▶ _Problem to solve_:
Starting with the line that contains "image of benign" and stopping after the line that contains "was stained to", return each line below exactly as written, with no others.

★ ★ ★ ★

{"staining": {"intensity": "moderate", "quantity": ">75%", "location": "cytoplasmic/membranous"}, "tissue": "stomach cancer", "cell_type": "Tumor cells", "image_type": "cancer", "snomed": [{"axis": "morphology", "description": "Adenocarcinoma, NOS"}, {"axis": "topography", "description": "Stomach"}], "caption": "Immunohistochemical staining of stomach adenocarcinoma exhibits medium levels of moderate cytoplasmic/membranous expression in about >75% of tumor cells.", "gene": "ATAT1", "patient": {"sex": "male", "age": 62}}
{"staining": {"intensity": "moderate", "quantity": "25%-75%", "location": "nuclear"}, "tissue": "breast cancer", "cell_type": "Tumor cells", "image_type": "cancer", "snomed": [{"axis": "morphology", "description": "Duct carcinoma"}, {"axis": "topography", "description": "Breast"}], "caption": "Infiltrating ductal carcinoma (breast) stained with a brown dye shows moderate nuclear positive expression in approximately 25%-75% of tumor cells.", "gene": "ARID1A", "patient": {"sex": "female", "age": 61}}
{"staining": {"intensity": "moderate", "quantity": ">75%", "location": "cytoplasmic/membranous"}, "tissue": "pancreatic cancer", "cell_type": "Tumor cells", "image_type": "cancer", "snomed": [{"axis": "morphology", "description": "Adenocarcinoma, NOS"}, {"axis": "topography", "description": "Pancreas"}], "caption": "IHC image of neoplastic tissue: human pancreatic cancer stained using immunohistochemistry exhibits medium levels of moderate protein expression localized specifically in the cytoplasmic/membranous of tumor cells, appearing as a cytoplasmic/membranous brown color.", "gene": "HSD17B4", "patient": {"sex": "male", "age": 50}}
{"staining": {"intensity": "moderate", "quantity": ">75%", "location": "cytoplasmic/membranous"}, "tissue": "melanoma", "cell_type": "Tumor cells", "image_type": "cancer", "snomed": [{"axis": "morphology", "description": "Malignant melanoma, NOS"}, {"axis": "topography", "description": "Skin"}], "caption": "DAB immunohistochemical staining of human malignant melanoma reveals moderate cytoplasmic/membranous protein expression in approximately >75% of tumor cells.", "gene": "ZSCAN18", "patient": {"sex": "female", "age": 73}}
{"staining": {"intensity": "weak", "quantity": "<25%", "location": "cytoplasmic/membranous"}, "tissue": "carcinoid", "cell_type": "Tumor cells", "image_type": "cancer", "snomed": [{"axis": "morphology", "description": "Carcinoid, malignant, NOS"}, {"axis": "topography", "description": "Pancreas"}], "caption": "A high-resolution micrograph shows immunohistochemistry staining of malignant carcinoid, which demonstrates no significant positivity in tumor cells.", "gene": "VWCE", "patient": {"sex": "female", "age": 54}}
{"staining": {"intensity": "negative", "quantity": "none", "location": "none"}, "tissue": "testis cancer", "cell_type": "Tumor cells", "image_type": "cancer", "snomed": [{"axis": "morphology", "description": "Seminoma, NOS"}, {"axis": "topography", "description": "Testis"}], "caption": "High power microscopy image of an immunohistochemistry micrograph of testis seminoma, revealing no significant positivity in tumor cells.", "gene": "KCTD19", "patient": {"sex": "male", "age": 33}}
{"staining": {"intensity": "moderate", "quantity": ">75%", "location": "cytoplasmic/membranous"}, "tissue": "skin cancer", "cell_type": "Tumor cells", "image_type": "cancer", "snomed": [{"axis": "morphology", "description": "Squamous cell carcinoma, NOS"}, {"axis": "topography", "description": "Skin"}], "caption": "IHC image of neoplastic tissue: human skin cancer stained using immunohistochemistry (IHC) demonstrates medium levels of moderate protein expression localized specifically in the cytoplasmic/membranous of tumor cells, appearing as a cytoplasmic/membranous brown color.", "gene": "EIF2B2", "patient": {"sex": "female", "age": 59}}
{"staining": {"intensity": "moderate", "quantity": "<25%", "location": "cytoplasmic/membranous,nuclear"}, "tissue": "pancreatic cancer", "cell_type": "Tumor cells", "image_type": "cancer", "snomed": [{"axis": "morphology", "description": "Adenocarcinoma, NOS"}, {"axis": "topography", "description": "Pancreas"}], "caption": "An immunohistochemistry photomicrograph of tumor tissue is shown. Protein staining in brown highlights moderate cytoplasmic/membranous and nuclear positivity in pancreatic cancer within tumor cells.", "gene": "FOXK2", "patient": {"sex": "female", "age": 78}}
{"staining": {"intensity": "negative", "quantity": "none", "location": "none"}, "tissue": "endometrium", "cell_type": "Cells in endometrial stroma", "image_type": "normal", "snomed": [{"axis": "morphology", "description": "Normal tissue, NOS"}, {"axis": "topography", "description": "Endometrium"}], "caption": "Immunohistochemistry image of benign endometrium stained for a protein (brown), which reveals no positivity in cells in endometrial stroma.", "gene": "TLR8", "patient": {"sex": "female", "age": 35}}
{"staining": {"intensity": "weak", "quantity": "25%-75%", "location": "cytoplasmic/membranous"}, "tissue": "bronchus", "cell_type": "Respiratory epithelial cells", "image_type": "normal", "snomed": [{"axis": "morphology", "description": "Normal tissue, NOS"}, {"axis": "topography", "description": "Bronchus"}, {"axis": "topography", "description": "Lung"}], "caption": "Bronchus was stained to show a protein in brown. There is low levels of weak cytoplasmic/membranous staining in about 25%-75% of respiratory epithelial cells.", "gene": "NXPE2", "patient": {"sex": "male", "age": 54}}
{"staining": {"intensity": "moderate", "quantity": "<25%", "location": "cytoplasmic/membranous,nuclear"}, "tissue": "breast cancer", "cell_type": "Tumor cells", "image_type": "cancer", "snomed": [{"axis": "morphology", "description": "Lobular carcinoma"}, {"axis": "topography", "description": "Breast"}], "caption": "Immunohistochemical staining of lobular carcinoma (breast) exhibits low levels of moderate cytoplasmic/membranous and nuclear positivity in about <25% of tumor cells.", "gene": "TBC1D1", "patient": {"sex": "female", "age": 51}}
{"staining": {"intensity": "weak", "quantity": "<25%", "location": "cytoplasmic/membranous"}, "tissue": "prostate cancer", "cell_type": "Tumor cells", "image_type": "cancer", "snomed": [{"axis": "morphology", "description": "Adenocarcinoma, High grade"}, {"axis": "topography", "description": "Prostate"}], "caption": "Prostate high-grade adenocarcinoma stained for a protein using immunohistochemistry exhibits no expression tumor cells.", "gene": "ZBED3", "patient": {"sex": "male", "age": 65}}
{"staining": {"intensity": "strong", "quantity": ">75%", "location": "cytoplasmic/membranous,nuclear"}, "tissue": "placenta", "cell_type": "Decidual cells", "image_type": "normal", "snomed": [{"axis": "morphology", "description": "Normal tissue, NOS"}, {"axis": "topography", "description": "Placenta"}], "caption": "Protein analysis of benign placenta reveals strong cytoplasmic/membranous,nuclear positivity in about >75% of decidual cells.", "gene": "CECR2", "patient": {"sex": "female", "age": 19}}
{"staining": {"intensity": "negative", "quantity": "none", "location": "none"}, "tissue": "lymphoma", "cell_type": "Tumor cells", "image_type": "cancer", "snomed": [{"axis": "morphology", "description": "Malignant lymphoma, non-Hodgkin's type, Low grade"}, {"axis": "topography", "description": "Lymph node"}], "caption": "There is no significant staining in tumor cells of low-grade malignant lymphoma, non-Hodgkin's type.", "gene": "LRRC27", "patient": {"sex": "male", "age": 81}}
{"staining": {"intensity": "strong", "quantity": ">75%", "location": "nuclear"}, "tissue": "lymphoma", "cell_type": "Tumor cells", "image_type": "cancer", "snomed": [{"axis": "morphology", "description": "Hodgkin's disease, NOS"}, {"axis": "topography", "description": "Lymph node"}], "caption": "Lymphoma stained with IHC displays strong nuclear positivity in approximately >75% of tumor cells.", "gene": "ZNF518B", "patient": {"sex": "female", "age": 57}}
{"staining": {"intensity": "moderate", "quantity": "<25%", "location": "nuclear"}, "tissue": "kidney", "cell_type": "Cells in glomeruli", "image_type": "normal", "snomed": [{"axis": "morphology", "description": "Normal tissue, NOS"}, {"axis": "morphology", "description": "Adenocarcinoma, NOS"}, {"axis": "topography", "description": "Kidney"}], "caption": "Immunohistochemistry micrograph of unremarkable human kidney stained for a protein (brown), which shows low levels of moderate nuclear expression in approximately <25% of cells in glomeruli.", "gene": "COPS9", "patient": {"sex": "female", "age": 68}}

★ ★ ★ ★

▶ _Output for this exercise_:
{"staining": {"intensity": "negative", "quantity": "none", "location": "none"}, "tissue": "endometrium", "cell_type": "Cells in endometrial stroma", "image_type": "normal", "snomed": [{"axis": "morphology", "description": "Normal tissue, NOS"}, {"axis": "topography", "description": "Endometrium"}], "caption": "Immunohistochemistry image of benign endometrium stained for a protein (brown), which reveals no positivity in cells in endometrial stroma.", "gene": "TLR8", "patient": {"sex": "female", "age": 35}}
{"staining": {"intensity": "weak", "quantity": "25%-75%", "location": "cytoplasmic/membranous"}, "tissue": "bronchus", "cell_type": "Respiratory epithelial cells", "image_type": "normal", "snomed": [{"axis": "morphology", "description": "Normal tissue, NOS"}, {"axis": "topography", "description": "Bronchus"}, {"axis": "topography", "description": "Lung"}], "caption": "Bronchus was stained to show a protein in brown. There is low levels of weak cytoplasmic/membranous staining in about 25%-75% of respiratory epithelial cells.", "gene": "NXPE2", "patient": {"sex": "male", "age": 54}}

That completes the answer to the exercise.